OBJECTIVE: Count how many lines of the listing below contain the string "RehearsalMark", and reply with that number alone.
________________
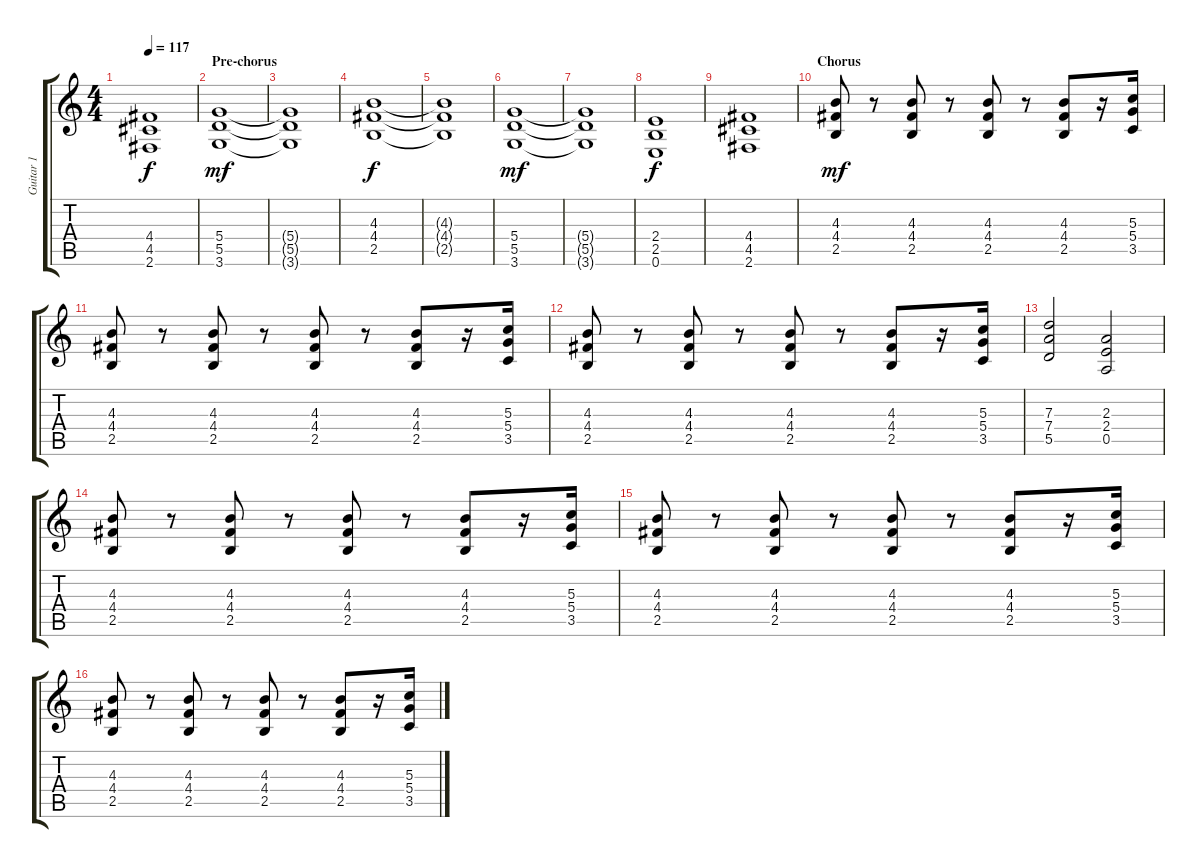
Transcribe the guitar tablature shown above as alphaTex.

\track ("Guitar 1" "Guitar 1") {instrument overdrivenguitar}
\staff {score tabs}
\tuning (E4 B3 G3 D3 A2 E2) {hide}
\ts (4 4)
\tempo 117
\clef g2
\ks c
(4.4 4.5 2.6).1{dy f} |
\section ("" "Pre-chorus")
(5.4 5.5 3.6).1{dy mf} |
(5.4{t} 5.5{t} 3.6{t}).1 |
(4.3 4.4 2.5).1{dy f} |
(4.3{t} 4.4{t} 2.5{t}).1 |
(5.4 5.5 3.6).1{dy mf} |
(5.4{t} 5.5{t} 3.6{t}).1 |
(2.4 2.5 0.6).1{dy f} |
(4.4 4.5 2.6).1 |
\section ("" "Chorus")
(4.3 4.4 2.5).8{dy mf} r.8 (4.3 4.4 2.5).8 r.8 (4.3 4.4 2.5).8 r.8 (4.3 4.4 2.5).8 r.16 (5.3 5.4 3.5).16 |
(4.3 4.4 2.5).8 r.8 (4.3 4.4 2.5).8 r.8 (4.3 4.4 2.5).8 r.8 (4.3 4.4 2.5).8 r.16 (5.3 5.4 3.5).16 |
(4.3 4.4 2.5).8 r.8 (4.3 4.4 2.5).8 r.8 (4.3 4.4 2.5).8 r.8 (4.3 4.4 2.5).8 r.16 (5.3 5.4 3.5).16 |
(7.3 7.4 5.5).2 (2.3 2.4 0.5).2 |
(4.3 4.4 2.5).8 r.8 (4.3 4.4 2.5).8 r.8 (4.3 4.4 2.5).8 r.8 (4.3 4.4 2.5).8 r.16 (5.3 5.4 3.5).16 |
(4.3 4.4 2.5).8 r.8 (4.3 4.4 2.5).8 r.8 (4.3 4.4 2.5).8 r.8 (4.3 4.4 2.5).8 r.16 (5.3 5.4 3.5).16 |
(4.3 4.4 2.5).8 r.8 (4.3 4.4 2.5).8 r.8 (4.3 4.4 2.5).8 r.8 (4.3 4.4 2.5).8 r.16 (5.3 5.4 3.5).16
________________
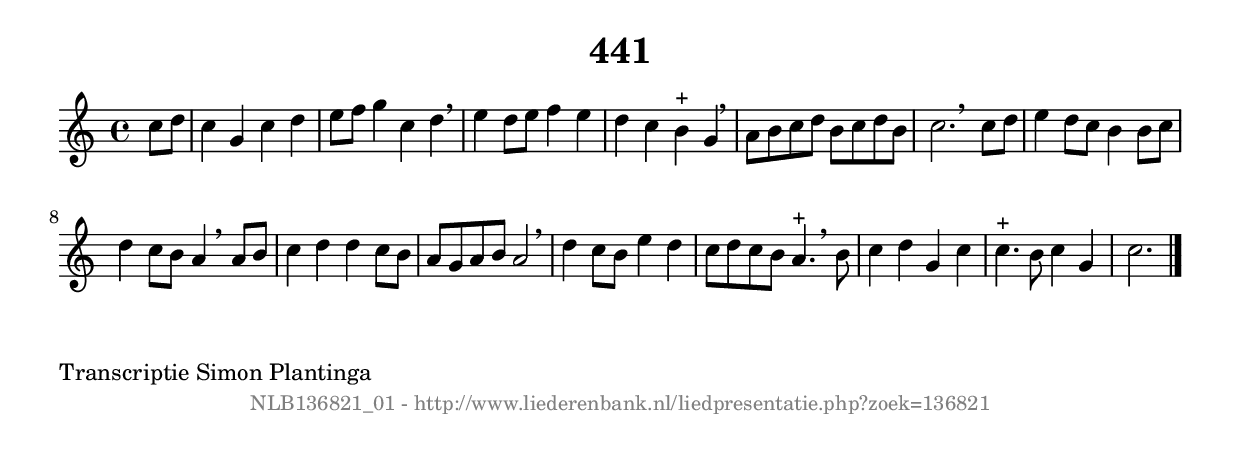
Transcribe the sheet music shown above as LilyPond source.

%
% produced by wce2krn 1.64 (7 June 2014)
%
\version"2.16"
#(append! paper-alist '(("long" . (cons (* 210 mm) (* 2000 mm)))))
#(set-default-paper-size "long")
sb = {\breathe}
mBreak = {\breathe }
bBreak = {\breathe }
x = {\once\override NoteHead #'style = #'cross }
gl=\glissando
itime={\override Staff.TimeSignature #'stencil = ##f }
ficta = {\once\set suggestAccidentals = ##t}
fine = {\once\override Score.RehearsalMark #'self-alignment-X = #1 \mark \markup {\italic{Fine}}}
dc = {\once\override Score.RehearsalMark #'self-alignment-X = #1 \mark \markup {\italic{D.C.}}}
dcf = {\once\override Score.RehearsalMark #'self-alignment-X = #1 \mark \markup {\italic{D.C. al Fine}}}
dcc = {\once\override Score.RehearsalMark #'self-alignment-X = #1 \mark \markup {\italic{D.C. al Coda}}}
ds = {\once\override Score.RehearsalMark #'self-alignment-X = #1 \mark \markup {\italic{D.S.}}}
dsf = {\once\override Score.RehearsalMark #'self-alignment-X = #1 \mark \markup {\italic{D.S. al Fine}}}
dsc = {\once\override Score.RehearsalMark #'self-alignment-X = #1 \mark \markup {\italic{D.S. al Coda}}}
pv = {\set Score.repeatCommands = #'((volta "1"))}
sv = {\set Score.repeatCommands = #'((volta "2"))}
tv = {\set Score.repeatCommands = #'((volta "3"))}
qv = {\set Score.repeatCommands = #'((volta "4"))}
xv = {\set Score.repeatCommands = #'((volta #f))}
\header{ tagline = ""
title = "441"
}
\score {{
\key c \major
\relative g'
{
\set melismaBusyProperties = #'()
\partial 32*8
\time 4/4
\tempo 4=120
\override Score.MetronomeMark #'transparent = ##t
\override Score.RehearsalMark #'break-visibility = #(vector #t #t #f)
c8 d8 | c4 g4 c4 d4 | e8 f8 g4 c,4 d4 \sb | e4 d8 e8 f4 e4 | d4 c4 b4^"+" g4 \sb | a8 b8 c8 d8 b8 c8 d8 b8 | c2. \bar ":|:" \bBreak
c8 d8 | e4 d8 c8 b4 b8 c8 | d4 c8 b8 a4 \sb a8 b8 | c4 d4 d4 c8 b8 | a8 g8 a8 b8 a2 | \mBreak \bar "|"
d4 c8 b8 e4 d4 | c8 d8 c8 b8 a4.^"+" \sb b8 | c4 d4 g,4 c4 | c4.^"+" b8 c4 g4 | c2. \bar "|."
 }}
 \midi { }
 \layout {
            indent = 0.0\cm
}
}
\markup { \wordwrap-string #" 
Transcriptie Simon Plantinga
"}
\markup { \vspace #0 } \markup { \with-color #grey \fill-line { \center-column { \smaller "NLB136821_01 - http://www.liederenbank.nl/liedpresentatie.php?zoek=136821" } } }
________________
FINISHED EXERCISE: 8